Hurricane Harvey’s impact on the oil refineries and infrastructure of Texas and the Gulf Coast has led to gas prices rising sharply across South Carolina.
University of South Carolina business economist Joey Von Nessen told South Carolina Radio Network drivers should only feel pain at the pump for the short term “I don’t think that this something people need to be overly concerned with,” Von Nessen said.
He did say if the higher prices go even higher for an extended period, that could be a bad sign the impact will last beyond the storm’s immediate aftermath. “If we were to see, for example, this price increase to persist for several weeks to a couple of months, that would have fairly high impactions and effects,” Von Nessen added.
The higher prices will also have a short-term impact on what else people are going to spend their money.
In the ten days after Harvey, the average gas price across South Carolina increased by 30-50 cents a gallon.

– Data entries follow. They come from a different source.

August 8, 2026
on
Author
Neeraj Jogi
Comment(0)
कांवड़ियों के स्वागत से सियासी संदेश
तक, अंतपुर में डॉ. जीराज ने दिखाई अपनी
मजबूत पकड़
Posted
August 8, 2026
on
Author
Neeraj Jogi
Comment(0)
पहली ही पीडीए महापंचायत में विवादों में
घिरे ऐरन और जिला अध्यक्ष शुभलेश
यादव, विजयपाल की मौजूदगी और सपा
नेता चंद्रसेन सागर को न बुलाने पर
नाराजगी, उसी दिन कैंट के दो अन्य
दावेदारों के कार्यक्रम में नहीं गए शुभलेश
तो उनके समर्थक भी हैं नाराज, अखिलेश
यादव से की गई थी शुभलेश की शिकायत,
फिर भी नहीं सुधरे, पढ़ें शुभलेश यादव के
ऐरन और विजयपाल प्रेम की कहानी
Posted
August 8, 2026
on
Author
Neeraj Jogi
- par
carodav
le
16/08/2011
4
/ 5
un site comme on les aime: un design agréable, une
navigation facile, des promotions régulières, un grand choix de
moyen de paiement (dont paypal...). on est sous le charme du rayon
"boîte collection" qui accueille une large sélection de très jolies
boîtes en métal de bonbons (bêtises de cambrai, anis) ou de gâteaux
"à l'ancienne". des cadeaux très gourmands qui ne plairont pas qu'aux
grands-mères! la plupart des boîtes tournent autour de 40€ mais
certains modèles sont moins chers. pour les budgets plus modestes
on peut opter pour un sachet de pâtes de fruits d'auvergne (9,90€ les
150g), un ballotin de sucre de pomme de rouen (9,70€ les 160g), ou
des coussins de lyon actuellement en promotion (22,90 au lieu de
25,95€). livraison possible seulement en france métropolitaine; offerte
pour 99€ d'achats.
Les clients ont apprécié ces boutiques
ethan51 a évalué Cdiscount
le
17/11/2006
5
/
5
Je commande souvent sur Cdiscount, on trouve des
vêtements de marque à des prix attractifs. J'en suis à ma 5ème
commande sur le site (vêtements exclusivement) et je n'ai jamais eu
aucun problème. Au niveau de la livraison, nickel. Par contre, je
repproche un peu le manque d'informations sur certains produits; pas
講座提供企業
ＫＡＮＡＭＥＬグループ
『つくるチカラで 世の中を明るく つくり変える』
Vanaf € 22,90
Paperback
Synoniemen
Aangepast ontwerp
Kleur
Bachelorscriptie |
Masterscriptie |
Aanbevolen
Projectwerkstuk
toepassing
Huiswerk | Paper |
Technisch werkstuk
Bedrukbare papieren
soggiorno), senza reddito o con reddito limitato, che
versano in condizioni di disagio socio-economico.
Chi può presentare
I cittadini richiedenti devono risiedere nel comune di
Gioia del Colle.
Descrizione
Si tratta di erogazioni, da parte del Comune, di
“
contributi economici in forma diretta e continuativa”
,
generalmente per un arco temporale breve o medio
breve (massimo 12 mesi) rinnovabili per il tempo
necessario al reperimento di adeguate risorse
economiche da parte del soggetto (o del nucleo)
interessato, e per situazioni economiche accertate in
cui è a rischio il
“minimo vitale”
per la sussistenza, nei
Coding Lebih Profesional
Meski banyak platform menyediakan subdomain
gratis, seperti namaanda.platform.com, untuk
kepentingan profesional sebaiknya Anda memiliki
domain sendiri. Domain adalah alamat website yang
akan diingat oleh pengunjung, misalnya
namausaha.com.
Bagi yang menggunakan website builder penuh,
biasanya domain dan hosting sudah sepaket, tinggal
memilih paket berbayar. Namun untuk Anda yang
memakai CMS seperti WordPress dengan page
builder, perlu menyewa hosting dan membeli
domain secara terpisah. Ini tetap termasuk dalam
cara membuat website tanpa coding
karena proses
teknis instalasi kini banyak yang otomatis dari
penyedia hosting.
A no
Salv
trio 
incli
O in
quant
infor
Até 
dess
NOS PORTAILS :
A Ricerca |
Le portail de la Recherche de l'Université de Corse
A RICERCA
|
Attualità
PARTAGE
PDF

CNBC reports the Colonial Pipeline, the biggest U.S. fuel system located in Texas, was shut off due to Hurricane Harvey. The pipeline hauls more than 3 million barrels per day of refined products including gasoline, diesel and jet fuel from the Gulf Coast refining hub through the Southeast. The pipe is scheduled to reopen this week.
Colonial’s 5,500-mile system begins in Houston and ends in Linden, New Jersey, serving seven airports and other facilities.